Excerpt to read:
To get an idea of the kind of lap dog reporting I’m referring to, that hiring public relations specialists will purchase, have a look at the latest Michael Clark article from The Cincinnati Enquirer as seen below. This is what I wanted to give The Pulse Journal the opportunity to dispute, but they obviously showed their leanings, which is perfectly fair. But they cannot wonder why people will seek out other sources to get their news, if the newspapers simply become purchased advocates for the union controlled education system.

http://westchesterbuzz.com/2012/09/10/lakota-high-schools-welcome-two-new-principals/

My article as I wrote it appears below. I had originally thought the real public relations number was between $165K to $167K but I was willing to concede to the $160K number reported by The Pulse Journal. However, the spirit of the letter was to convey the disrespect the district was showing by refusing to listen to the vote of the tax payers in the previous three levy attempts. The district was instructed in face to face conversations how to manage their finances, which is reflected in the letter below and they have ignored those instructions. Instead, they have elected to purchase advocats for higher taxes to build consensus among just enough voters to turn the numbers in their favor on the next levy attempt which they plan before the 2014 LEA contract is up. As Karen Mantia said, Lakota does not have a levy on the ballot this year, but it soon will, which make no mistake about it, the “Community Conversations” is directly attempting to ease community tensions enough to pass a future levy. That is why my letter below is worded the way that it is:

I find it arrogant that Karen Mantia from Lakota made mentioned she was seeking hosts for the “community conversations” program that Lakota is spending $160,000 tax payer dollars on in order to find out what the community wants. After three failed levies I would have thought they would have figured everything out by now. So let me reiterate what Lakota should have already been doing all along, but need to implement before the LEA contract is up in 2014, where the union employees will expect a restoration of their pay increases, wrecking the budget and dictating another levy attempt.

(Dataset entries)
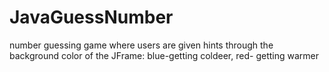 # JavaGuessNumber
number guessing game where users are given hints through the background color of the JFrame: blue-getting coldeer, red- getting warmer
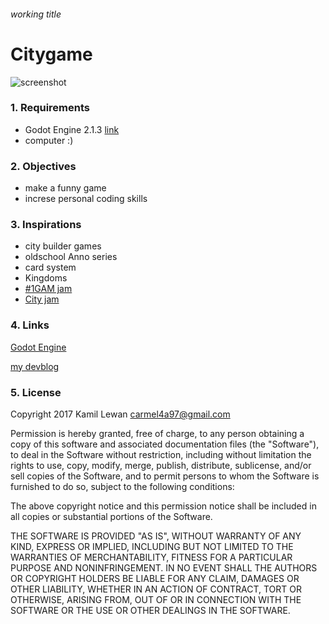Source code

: ###### working title
# Citygame
![screenshot](https://github.com/carmel4a/Citygame/blob/master/REPO/scr1.png "preview")
### 1. Requirements
- Godot Engine 2.1.3 [link](https://godotengine.org/)
- computer :)
### 2. Objectives
- make a funny game
- increse personal coding skills
### 3. Inspirations
- city builder games
- oldschool Anno series
- card system
- Kingdoms
- [#1GAM jam](http://www.onegameamonth.com/)
- [City jam](https://itch.io/jam/city-jam)

### 4. Links
[Godot Engine](https://godotengine.org/)

[my devblog](https://carmel4a-citybulier.tumblr.com/)

### 5. License

Copyright 2017 Kamil Lewan <carmel4a97@gmail.com>

Permission is hereby granted, free of charge, to any person obtaining a copy of this software and associated documentation files (the "Software"), to deal in the Software without restriction, including without limitation the rights to use, copy, modify, merge, publish, distribute, sublicense, and/or sell copies of the Software, and to permit persons to whom the Software is furnished to do so, subject to the following conditions:

The above copyright notice and this permission notice shall be included in all copies or substantial portions of the Software.

THE SOFTWARE IS PROVIDED "AS IS", WITHOUT WARRANTY OF ANY KIND, EXPRESS OR IMPLIED, INCLUDING BUT NOT LIMITED TO THE WARRANTIES OF MERCHANTABILITY, FITNESS FOR A PARTICULAR PURPOSE AND NONINFRINGEMENT. IN NO EVENT SHALL THE AUTHORS OR COPYRIGHT HOLDERS BE LIABLE FOR ANY CLAIM, DAMAGES OR OTHER LIABILITY, WHETHER IN AN ACTION OF CONTRACT, TORT OR OTHERWISE, ARISING FROM, OUT OF OR IN CONNECTION WITH THE SOFTWARE OR THE USE OR OTHER DEALINGS IN THE SOFTWARE.
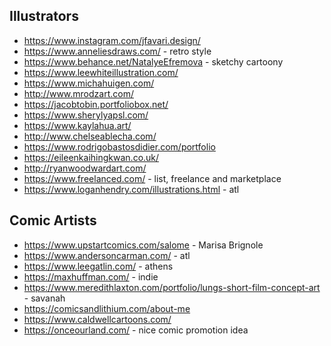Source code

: 

## Illustrators
* https://www.instagram.com/jfavari.design/
* https://www.anneliesdraws.com/ - retro style
* https://www.behance.net/NatalyeEfremova - sketchy cartoony
* https://www.leewhiteillustration.com/
* https://www.michahuigen.com/
* http://www.mrodzart.com/
* https://jacobtobin.portfoliobox.net/
* https://www.sherylyapsl.com/
* https://www.kaylahua.art/
* http://www.chelseablecha.com/
* https://www.rodrigobastosdidier.com/portfolio
* https://eileenkaihingkwan.co.uk/
* http://ryanwoodwardart.com/
* https://www.freelanced.com/ - list, freelance and marketplace
* https://www.loganhendry.com/illustrations.html - atl

## Comic Artists
* https://www.upstartcomics.com/salome - Marisa Brignole
* https://www.andersoncarman.com/ - atl
* https://www.leegatlin.com/ - athens
* https://maxhuffman.com/ - indie
* https://www.meredithlaxton.com/portfolio/lungs-short-film-concept-art - savanah
* https://comicsandlithium.com/about-me
* https://www.caldwellcartoons.com/
* https://onceourland.com/ - nice comic promotion idea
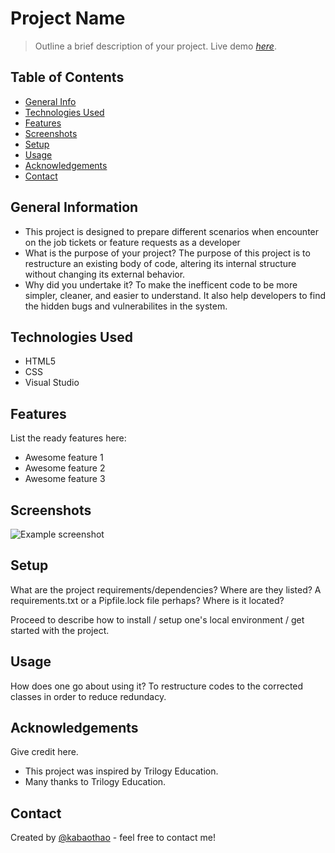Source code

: # Project Name

> Outline a brief description of your project.
> Live demo [_here_](https://kabaothao.github.io/CodeRefactor/). <!-- If you have the project hosted somewhere, include the link here. -->

## Table of Contents

- [General Info](#general-information)
- [Technologies Used](#technologies-used)
- [Features](#features)
- [Screenshots](#screenshots)
- [Setup](#setup)
- [Usage](#usage)
- [Acknowledgements](#acknowledgements)
- [Contact](#contact)
<!-- * [License](#license) -->

## General Information

- This project is designed to prepare different scenarios when encounter on the job tickets or feature requests as a developer
- What is the purpose of your project?
  The purpose of this project is to restructure an existing body of code, altering its internal structure without changing its external behavior.
- Why did you undertake it?
  To make the inefficent code to be more simpler, cleaner, and easier to understand. It also help developers to find the hidden bugs and vulnerabilites in the system.

<!-- You don't have to answer all the questions - just the ones relevant to your project. -->

## Technologies Used

- HTML5
- CSS
- Visual Studio

## Features

List the ready features here:

- Awesome feature 1
- Awesome feature 2
- Awesome feature 3

## Screenshots

![Example screenshot]()

<!-- If you have screenshots you'd like to share, include them here. -->

## Setup

What are the project requirements/dependencies? Where are they listed? A requirements.txt or a Pipfile.lock file perhaps? Where is it located?

Proceed to describe how to install / setup one's local environment / get started with the project.

## Usage

How does one go about using it?
To restructure codes to the corrected classes in order to reduce redundacy.

## Acknowledgements

Give credit here.

- This project was inspired by Trilogy Education.
- Many thanks to Trilogy Education.

## Contact

Created by [@kabaothao](https://github.com/kabaothao) - feel free to contact me!

<!-- Optional -->
<!-- ## License -->
<!-- This project is open source and available under the [... License](). -->

<!-- You don't have to include all sections - just the one's relevant to your project -->
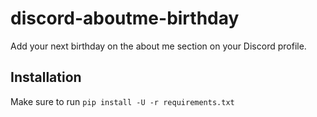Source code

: # discord-aboutme-birthday

Add your next birthday on the about me section on your Discord profile.

## Installation

Make sure to run `pip install -U -r requirements.txt`
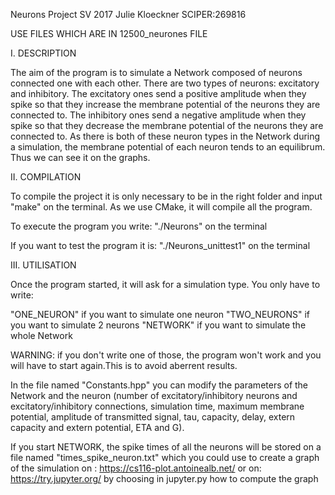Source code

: Neurons Project SV 2017
Julie Kloeckner SCIPER:269816

USE FILES WHICH ARE IN 12500_neurones FILE

I. DESCRIPTION

The aim of the program is to simulate a Network composed of neurons connected one with each other. 
There are two types of neurons: excitatory and inhibitory. The excitatory ones send a positive amplitude when they spike so that they increase the membrane potential of the neurons they are connected to.
The inhibitory ones send a negative amplitude when they spike so that they decrease the membrane potential of the neurons they are connected to. As there is both of these neuron types in the Network during a simulation, the membrane potential of each neuron tends to an equilibrum. Thus we can see it on the graphs.


II. COMPILATION

To compile the project it is only necessary to be in the right folder and input "make" on the terminal. As we use CMake, it will compile all the program.

To execute the program you write: "./Neurons" on the terminal

If you want to test the program it is: "./Neurons_unittest1" on the terminal


III. UTILISATION

Once the program started, it will ask for a simulation type. You only have to write:

"ONE_NEURON" if you want to simulate one neuron
"TWO_NEURONS" if you want to simulate 2 neurons
"NETWORK" if you want to simulate the whole Network

WARNING: if you don't write one of those, the program won't work and you will have to start again.This is to avoid aberrent results.

In the file named "Constants.hpp" you can modify the parameters of the Network and the neuron (number of excitatory/inhibitory neurons and excitatory/inhibitory connections, simulation time, maximum membrane potential, amplitude of transmitted signal, tau, capacity, delay, extern capacity and extern potential, ETA and G).

If you start NETWORK, the spike times of all the neurons will be stored on a file named "times_spike_neuron.txt" which you could use to create a graph of the simulation on : 
https://cs116-plot.antoinealb.net/
or on:
https://try.jupyter.org/ by choosing in jupyter.py how to compute the graph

Assigned task 1:
In the records, retype every line from the line with "## Installation" to the line with "In the file", both included, and leave out the pictures.
Assigned task 2:
Extend the piece on the Lakota district's public relations spending from the point where it stops.

Exercise result 1:
## Installation

Make sure to run `pip install -U -r requirements.txt`
Source code

: Neurons Project SV 2017
Julie Kloeckner SCIPER:269816

USE FILES WHICH ARE IN 12500_neurones FILE

I. DESCRIPTION

The aim of the program is to simulate a Network composed of neurons connected one with each other. 
There are two types of neurons: excitatory and inhibitory. The excitatory ones send a positive amplitude when they spike so that they increase the membrane potential of the neurons they are connected to.
The inhibitory ones send a negative amplitude when they spike so that they decrease the membrane potential of the neurons they are connected to. As there is both of these neuron types in the Network during a simulation, the membrane potential of each neuron tends to an equilibrum. Thus we can see it on the graphs.


II. COMPILATION

To compile the project it is only necessary to be in the right folder and input "make" on the terminal. As we use CMake, it will compile all the program.

To execute the program you write: "./Neurons" on the terminal

If you want to test the program it is: "./Neurons_unittest1" on the terminal


III. UTILISATION

Once the program started, it will ask for a simulation type. You only have to write:

"ONE_NEURON" if you want to simulate one neuron
"TWO_NEURONS" if you want to simulate 2 neurons
"NETWORK" if you want to simulate the whole Network

WARNING: if you don't write one of those, the program won't work and you will have to start again.This is to avoid aberrent results.

In the file named "Constants.hpp" you can modify the parameters of the Network and the neuron (number of excitatory/inhibitory neurons and excitatory/inhibitory connections, simulation time, maximum membrane potential, amplitude of transmitted signal, tau, capacity, delay, extern capacity and extern potential, ETA and G).

Exercise result 2:
Lakota is expected to provide an excellent school system that is one of the best in Ohio. Lakota is expected also to lessen its tax footprint on the community for which it resides. Lakota is expected to acknowledge that it has declining enrollment and should have no problem balancing its budget now that fewer students are attending school in a community with fewer households in the district with children in them. Lakota is expected to force its employees to take a 5% pay reduction before it ever considers another levy. Tax increases impact businesses at a much higher rate than the residents will have to pay. And Lakota is expected to push its high dollar employees off the payroll in exchange for younger, cheaper employees to keep its budget under control.

Very easy—and Lakota could have saved $160,000 to learn it. All they had to do was read this paper.

Rich Hoffman

Currently in Chicago the teachers are on strike turning down a 16% increase in wages. They are demanding a 30% raise and are presently marching around the streets of Chicago leaving the children high and dry, proving that the unions do not give a damn about any children. In 2008 Lakota had their union threaten a strike which forced the school board to cave under the pressure and give all the teachers a pay increase, which caused a budget deficit forcing Lakota to attempt to pass three school levies to balance their budget. People like me, fought those tax increases because we don’t like what the union did, and I refuse to give them more of my money for their despicable acts against my community. My argument from day one was not against the Lakota School Board or even the administrators, it was with the unions that control public education and I decided a few years ago that I would not support them any longer. I will not support a system that feeds them even indirectly, and I want their hooks out of my community. My anger comes when the school superintendent and school board members apologize for their lack of management by siding with the unions because they fear the kind of strikes that Chicago is currently going through, and Lakota went through just four years ago more than they do the voters.

When I organized a tax resistance against Lakota’s levy attempt I did it as a citizen strike against the union demands. A “NO” vote is the only voice a tax payer has, and it is the job of the school management to listen. At Lakota when they decided to hire public relations personnel to attack the NO voters, which is what they are doing, they are telling people like me that they fear the teachers union more than they fear my ability to organize against their school levy, and that is an insult.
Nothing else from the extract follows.